Dénoncer la corruption est un acte de citoyenneté et une arme de lutte

« Il est clair aujourd’hui que la Tunisie, sous le régime de Ben Ali, était victime d’un système de corruption, dépassant les faits isolés… Ce système s’est établi petit à petit jusqu’à dominer l’Etat et la société », c’est ainsi que commence le rapport de  la Commission d’investigations sur la corruption et la malversation (CICM). Une introduction qui sert de rappel à ce que les Tunisiens ont pu réclamer un certain 14 janvier : un régime non corrompu qui garantirait l’égalité des chances.

Trois ans après, la perception par les Tunisiens de la corruption n’a fait que maintenir son évolution ascendante. En observant les indices de perception de la corruption de Transparency International, la Tunisie ne fait que reculer de rang. Excepté en 2010, où la Tunisie était classée 59ème, depuis 2002 le classement est à la baisse : 39ème en 2004, 43ème en 2005, 51ème en  2006,  61ème en  2007, 62ème en  2008, 65ème en  2009, 73ème en 2011, 75ème en 2012 et récemment 77ème pour 2013.

Mme Neyla Chaabane, représentante de la CICM, affirme que cette tendance « pessimiste » chez le citoyen tunisien « pour lequel rien ne semble s’être amélioré » n’est qu’une conséquence logique. En réalité, on n’entend, peu ou pas même de résolution d’affaires de « petite corruption » qui touche plus directement la vie du citoyen. Que dire alors des grands dossiers de corruption, de « fonctionnaire corrompu traîné en justice », par exemple! Concernant, les dossiers de « grande corruption », les choses sont réglées différemment : les éléments constituants les dossiers sont plus compliqués ainsi que les enjeux « Un dossier de grande corruption demande au minimum dix mois d’instruction car cela implique la vie et les intérêts personnels des gens qui seront exposés au grand public. C’est pour cette raison qu’il faut du temps pour clôturer un dossier de  grande corruption. La justice doit les examiner  en toute sérénité ». Les attentes du grand public sont légitimes, « mais il faut être réaliste ». Le fait que le citoyen ne voit pas de résultats « accroît le sentiment de corruption : on n’a pas soldé notre passé avec la corruption et la malversation ». S’ajoute à cela qu’il y a « beaucoup d’hésitations concernant certains dossiers de corruption marquant une faible volonté politique à les résoudre ».
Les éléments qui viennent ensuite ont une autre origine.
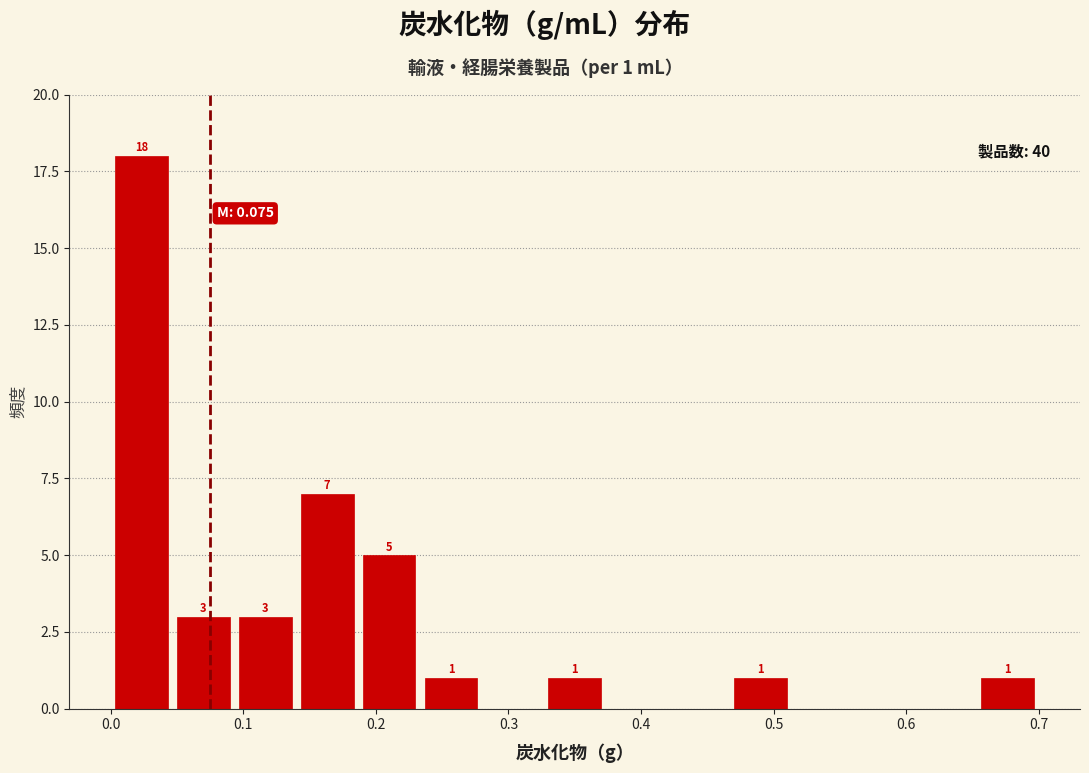

Over which range of the x-axis is the bar tallest?

0.00 to 0.05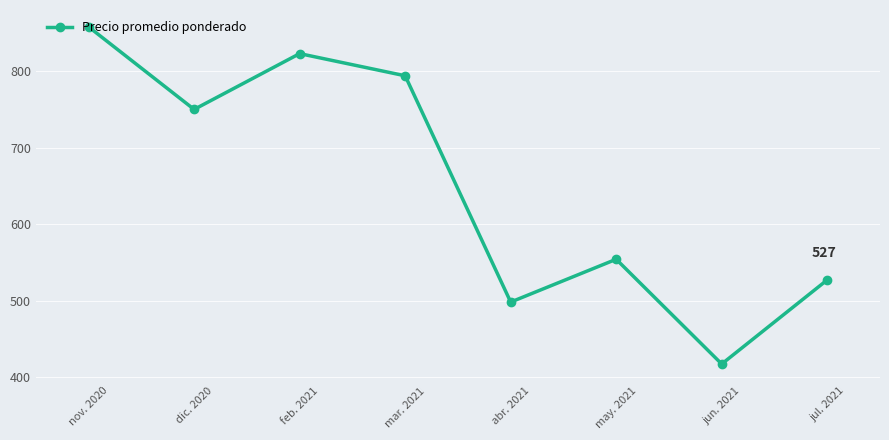

What is the difference between the second highest and second lowest values?

325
En effet, le rapport de la BAD Vers un nouveau modèle économique en Tunisie– mentionne que « la corruption reste une contrainte majeure à la croissance » même après la révolution. la corruption « ne devrait pas être conjuguée au passé » comme l’a décrit Lotfi Ezzedine, avocat, présent à la conférence de l’Association Tunisienne de Lutte Contre la corruption (ATLC). « La révolution a permis d’évincer le régime corrompu, mais n’a pas mis un terme à la corruption en Tunisie. Les principaux chefs d’entreprise insistent énormément sur les effets dommageables de la corruption sur le climat d’investissement (IACE, 2011). L’enquête de 2011 de l’ITCEQ auprès des entreprises révèle également une corruption importante dans les principales institutions des services publics. »
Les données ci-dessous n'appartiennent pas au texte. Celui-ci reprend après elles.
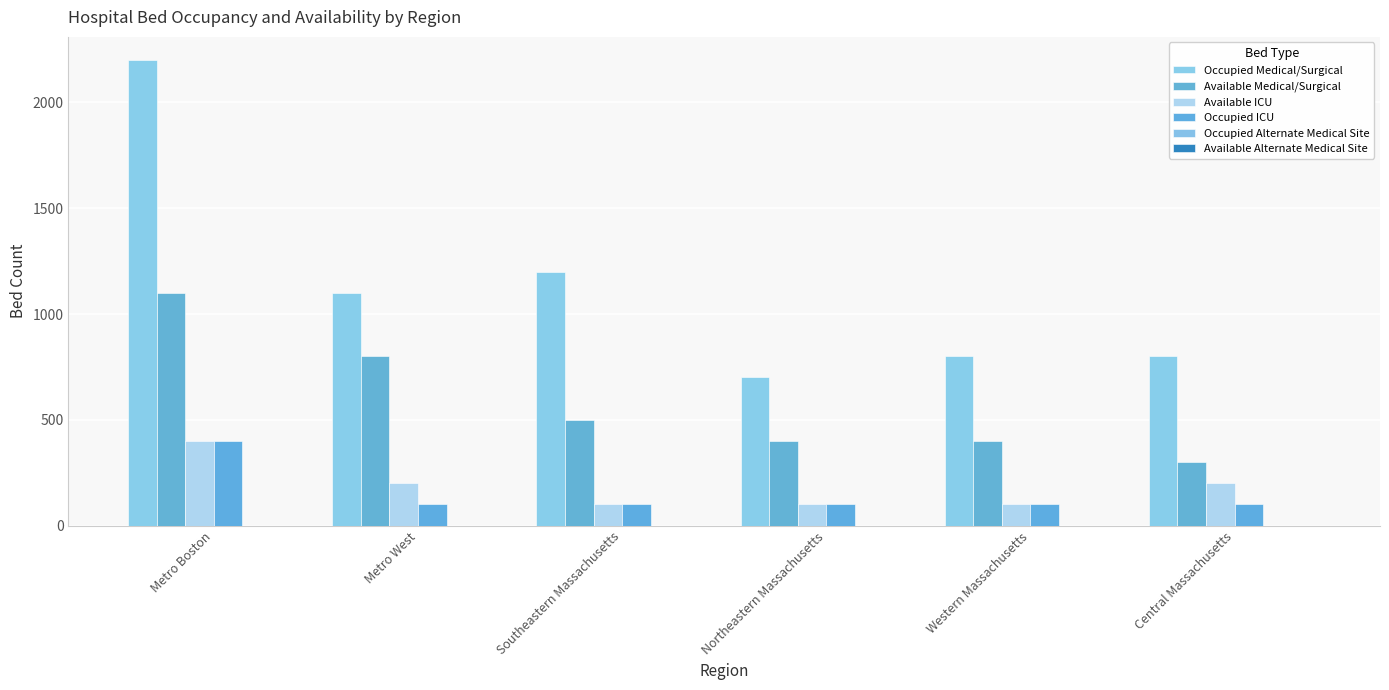

How many data points does each series have?

6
La société civile reste « l’espoir » pour combattre la corruption, en commençant par sa dénonciation, malgré des barrières psychologiques bien réelles, car « le Tunisien rejette encore  l’idée de la dénonciation de la corruption et cela demande un travail culturel important». Autrement dénoncer la corruption n’est pas du zèle, mais plutôt « une composante de la citoyenneté », conclut Mme Neyla Chaabane.